Because as sad as it is to see Edie turn away from ways to express herself and to expend her precious energy on performing "girl," she does not devalue that which is for boys. Not the way we all do when it comes to "girl" things for our boys. Even me. Even women's studies major feminist stick-in-the-mud me. I didn't know the sex of either child before they were born (and folks: it's sex. Babies have a sex. You don't find out the gender. You presume the gender and statistically speaking you may well be right. But it's the sex the ultrasound tech can discern. Not the psychosocial, behavioral, cultural, etc. experience of being a boy or girl.) So, I had lots of yellows and duckies and beige as far as clothes. And, some boy stuff. That is, clothing or decorations that say: boy. But none that read: girl. I have had to face that a lot more this time around. I have given away truck loads of Edie's old clothes only to replace them with the drab palette of little boy. It's not just blue.

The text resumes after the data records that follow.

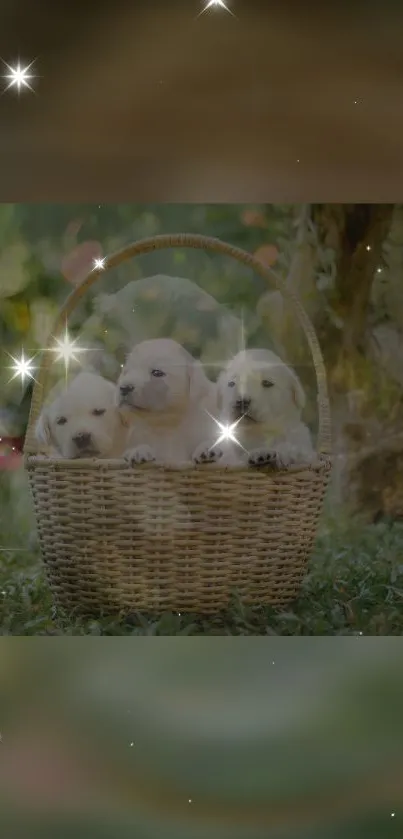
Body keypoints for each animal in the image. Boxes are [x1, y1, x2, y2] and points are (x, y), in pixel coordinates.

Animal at [117, 338, 218, 466]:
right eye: (126, 372)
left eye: (157, 373)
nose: (124, 388)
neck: (167, 425)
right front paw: (138, 450)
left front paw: (207, 448)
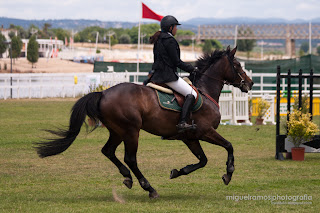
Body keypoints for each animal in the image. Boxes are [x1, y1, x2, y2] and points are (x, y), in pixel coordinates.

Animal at [35, 45, 254, 199]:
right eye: (237, 66)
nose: (250, 83)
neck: (206, 92)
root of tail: (103, 93)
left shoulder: (190, 138)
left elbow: (203, 160)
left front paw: (178, 172)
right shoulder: (205, 131)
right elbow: (229, 146)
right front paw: (228, 174)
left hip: (117, 131)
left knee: (108, 151)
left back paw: (127, 177)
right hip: (131, 131)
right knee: (130, 158)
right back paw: (149, 188)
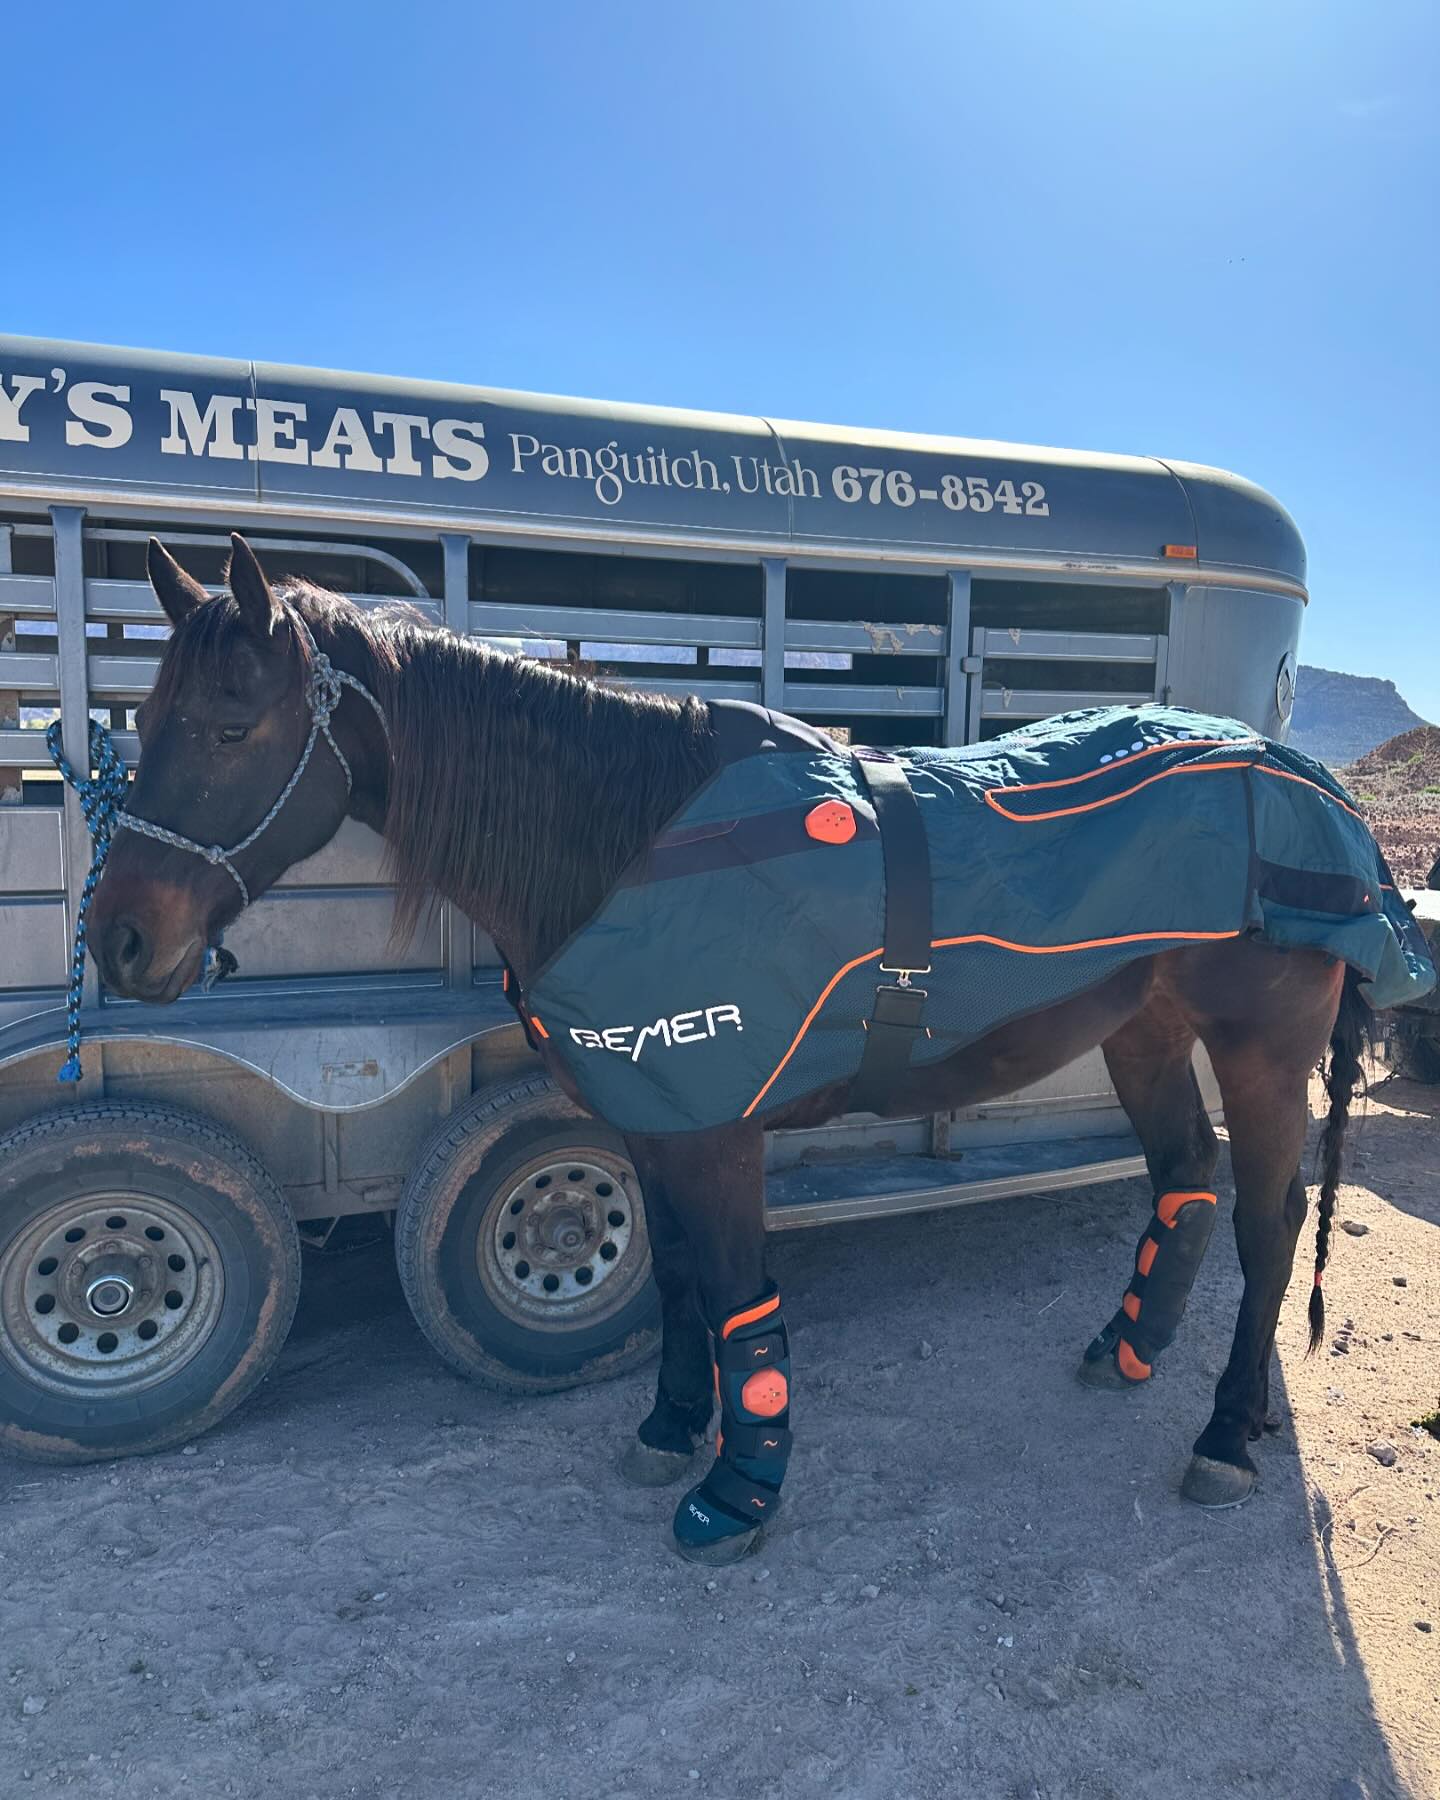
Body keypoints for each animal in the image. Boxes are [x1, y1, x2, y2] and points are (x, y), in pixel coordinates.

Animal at [90, 532, 1375, 1562]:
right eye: (139, 721)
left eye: (231, 725)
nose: (122, 940)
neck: (626, 845)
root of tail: (1297, 774)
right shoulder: (651, 1116)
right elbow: (677, 1285)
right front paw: (669, 1428)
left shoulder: (719, 1129)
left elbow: (743, 1302)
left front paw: (741, 1490)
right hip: (1143, 1031)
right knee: (1184, 1178)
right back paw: (1128, 1350)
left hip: (1262, 1048)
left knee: (1266, 1221)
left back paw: (1226, 1432)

It's navy blue. And his career choices seem to land him as either fireman or quarterback. Just aesthetically, it's depressing.
But again I am NOT trying to make a statement with my kids. I don't mind a good statement, but I'll go ahead and make those myself. So it's a fine line I walk. I'm not about to put Eli in a tutu just because, hey, why can't boys wear tutus? Because he's got no horse in this race at the moment. And what I want for him is to feel love and comfort, and that means going with the (sexist) flow. Now if he wants to wear dresses and tutus one day? Well, he's going to have a mom who is particularly (perhaps peculiarly) ready to fight for his right to do that. If he wants to denigrate dresses and tutus? That will be a whole lot harder for me. Especially considering I feel like a contributor to that eventuality at times, trading perfectly good butterfly shirts for yet another puppy dog brown number.
He will, however, be wearing pink boots this winter. Because while I don't want to make him a walking (um, rolling) statement, I also can't help but want to push back on an impulse to keep pink away from my son. Because there is endless beauty in the feminine. And until the world and preschool comes in and teaches him otherwise, I do want him to develop as freely as his sister was allowed to. Not in some gender vacuum. But, ideally, with thoughtful and careful parents who try and stay mindful of not labeling our children and their preferences, behaviors, or other traits in limiting ways. And because, these boots, these are really nice boots. Thinsulate. They stay up and keep him warm while he swings in the baby swing at the playground, babbling and laughing at his big sister, looking at her with pure love and admiration, not colored by pink or blue.
I really loved this post. It's an interesting subject for discourse. How not only you, but society, shapes your child's mind. It's remarkable how young she is and affected by gender roles. It's a tough road. Hang in there!
ReplyDeleteAnd also, Baby X is one of my favorite stories ever.
Jayme
Thanks, James! It continues to be an interesting journey, to try to be the person I want to be and to let these people be what they will be - but *hopefully* setting a mindful and kind example.